WSU Pullman is taking deliberate steps to ensure the return of more in‑person experiences for the Fall 2021 semester.
Campus leaders described the efforts so far and gave insight into what’s to come in a message to the WSU Pullman community Feb. 4. The complete message is available online.
“While many details are still to be worked out, and with consideration for the health of our community, we expect to see an increased number of students living on campus, more in person instruction, and expanded student services and activities,” Provost and Executive Vice President Elizabeth Chilton and Vice President of Student Affairs Mary Jo Gonzales wrote.
Their message follows a Jan. 25 announcement that WSU is preparing for more in‑person experiences for fall 2021 across its campuses statewide.
The university’s plans to begin phasing in more in‑person activities and operations this spring and summer will help guide its decisions for the fall semester. WSU Pullman will be incorporating both in‑person and remote course delivery during the upcoming summer 2021 semester.
The process of implementing more in‑person activities is being done in accordance with the Washington State Roadmap for Recovery as well as guidelines for higher education. WSU Pullman has maintained low COVID‑19 positivity rates thanks in large part to its spring 2021 COVID‑19 testing plan, which required all students to participate in arrival testing, among other precautions.
“We have seen minimal transmission of the COVID‑19 virus associated with on campus living, in‑person instruction, university research operations, or other university-organized activities where policies and protocols were in place,” Chilton and Gonzales wrote.
WSU Pullman has already doubled the number of in‑person courses from fall 2020 to spring 2021. To meet public health guidelines, WSU Pullman has reconfigured 135 general university classrooms, 400 laboratories and instructional meeting spaces and more than 100 student and auxiliary spaces for in‑person activities.
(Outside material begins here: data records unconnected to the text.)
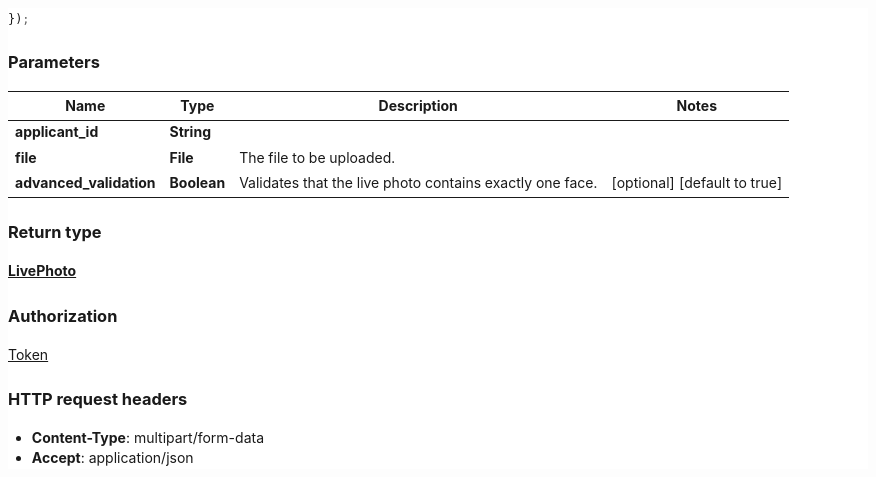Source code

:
 ```javascript
});

```

### Parameters

Name | Type | Description  | Notes
------------- | ------------- | ------------- | -------------
 **applicant_id** | **String**|  | 
 **file** | **File**| The file to be uploaded. | 
 **advanced_validation** | **Boolean**| Validates that the live photo contains exactly one face. | [optional] [default to true]

### Return type

[**LivePhoto**](LivePhoto.md)

### Authorization

[Token](../README.md#Token)

### HTTP request headers

 - **Content-Type**: multipart/form-data
 - **Accept**: application/json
To meet the foundational needs of students, campus staff have prepared more than 95,000 on‑campus meals this academic year and have offered nearly 200 virtual and in‑person recreational programs, among other efforts.
While the distribution of the COVID‑19 vaccine is encouraging, WSU leaders ask the Cougar Community to continue to wear masks, frequently wash their hands, remain physically distant and limit group sizes.
“Each of these small behaviors helps Cougs Cancel COVID, and has a profound impact on our ability to come together this fall,” Chilton and Gonzales wrote.